Please rewrite the transformer delivery article between "The transformers will" and "largest ever undertaking.", inclusive, replacing "heavy road transport vehicles" with "oversize trucks".

Passage provided:
----

Transformer arrival to help deliver $1.8 B EnergyConnect project

Australia, Wollongong: Transformers delivered to Port Kembla will be instrumental in delivering Transgrid’s $1.8 B EnergyConnect interconnector.

 


Port Kembla transformers Transgrid

Image source: Transgrid

Australia, Wollongong: Transformers delivered to Port Kembla will be instrumental in delivering Transgrid’s $1.8 B EnergyConnect interconnector.

The main tanks of the transformers, weighing more than 118 T each, as well as components and accessories in 52 crates, were unloaded at Port Kembla after being shipped from China.

The transformers will be transported by heavy road transport vehicles to the project construction site in Buronga, near Mildura, for construction of the 700 km long project from Wagga Wagga to the South Australian border.

Transgrid’s Manager of Major Projects, Gordon Taylor, said EnergyConnect was a once in a generation project and was Transgrid’s largest ever undertaking.

“We are building the energy superhighway and EnergyConnect – the nation’s biggest electricity transmission project – is also the largest ever undertaken by Transgrid,” Mr Taylor said. Our construction partner SecureEnergy JV started work on the 135 km western section of the interconnector in June with a 30 ha worker accommodation camp and laydown with office facilities at Buronga, near Mildura, with concrete foundations now being poured for the first of 1,500 steel towers. The arrival of this first big electrical kit adds even more momentum to this once-in-a-generation project which will enable sharing of energy between NSW, Victoria and South Australia for the first time. It means we are still on target for first power from EnergyConnect by the second half of 2024.”

Taylor said the transformers are a key part of the synchronous condensers which will provide reactive power compensation on the 330 kV system.

----

Stored data:
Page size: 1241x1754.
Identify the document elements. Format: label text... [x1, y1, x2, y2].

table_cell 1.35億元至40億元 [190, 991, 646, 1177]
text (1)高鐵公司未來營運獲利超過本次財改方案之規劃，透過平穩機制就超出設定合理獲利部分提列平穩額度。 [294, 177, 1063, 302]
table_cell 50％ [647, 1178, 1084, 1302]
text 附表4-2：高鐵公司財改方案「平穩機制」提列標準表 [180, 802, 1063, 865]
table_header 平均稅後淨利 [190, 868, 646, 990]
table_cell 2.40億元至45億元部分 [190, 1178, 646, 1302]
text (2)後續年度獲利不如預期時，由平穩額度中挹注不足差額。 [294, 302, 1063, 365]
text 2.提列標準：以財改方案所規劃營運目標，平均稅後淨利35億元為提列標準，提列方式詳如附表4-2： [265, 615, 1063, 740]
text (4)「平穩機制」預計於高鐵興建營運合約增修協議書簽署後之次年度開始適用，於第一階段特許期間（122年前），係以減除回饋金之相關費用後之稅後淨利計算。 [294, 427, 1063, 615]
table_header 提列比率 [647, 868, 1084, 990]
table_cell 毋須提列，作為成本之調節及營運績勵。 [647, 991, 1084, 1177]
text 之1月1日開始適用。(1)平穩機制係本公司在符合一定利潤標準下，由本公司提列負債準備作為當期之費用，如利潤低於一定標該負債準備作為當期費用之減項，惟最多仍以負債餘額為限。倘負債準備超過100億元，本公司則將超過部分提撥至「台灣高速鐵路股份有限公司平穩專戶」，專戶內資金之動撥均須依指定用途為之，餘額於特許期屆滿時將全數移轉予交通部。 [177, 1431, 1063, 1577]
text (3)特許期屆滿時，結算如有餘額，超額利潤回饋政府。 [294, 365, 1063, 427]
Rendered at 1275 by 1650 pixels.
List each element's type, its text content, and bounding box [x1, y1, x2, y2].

----

Solution to this task:
The transformers will be transported by oversize trucks to the project construction site in Buronga, near Mildura, for construction of the 700 km long project from Wagga Wagga to the South Australian border.

Transgrid’s Manager of Major Projects, Gordon Taylor, said EnergyConnect was a once in a generation project and was Transgrid’s largest ever undertaking.